RECORDED DATA section start

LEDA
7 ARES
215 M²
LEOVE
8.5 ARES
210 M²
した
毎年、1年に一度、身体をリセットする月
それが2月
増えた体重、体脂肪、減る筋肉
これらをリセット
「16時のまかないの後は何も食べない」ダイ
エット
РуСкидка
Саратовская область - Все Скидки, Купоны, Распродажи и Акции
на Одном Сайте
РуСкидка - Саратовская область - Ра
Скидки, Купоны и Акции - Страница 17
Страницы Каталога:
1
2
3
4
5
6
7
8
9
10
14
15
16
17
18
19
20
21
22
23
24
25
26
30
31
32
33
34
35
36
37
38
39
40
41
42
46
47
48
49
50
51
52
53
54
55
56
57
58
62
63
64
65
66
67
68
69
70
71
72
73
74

RECORDED DATA section end

An exact reproduction of the data is required. Leave nothing out.

WRITTEN ANSWER »
LEDA
7 ARES
215 M²
LEOVE
8.5 ARES
210 M²
した
毎年、1年に一度、身体をリセットする月
それが2月
増えた体重、体脂肪、減る筋肉
これらをリセット
「16時のまかないの後は何も食べない」ダイ
エット
РуСкидка
Саратовская область - Все Скидки, Купоны, Распродажи и Акции
на Одном Сайте
РуСкидка - Саратовская область - Ра
Скидки, Купоны и Акции - Страница 17
Страницы Каталога:
1
2
3
4
5
6
7
8
9
10
14
15
16
17
18
19
20
21
22
23
24
25
26
30
31
32
33
34
35
36
37
38
39
40
41
42
46
47
48
49
50
51
52
53
54
55
56
57
58
62
63
64
65
66
67
68
69
70
71
72
73
74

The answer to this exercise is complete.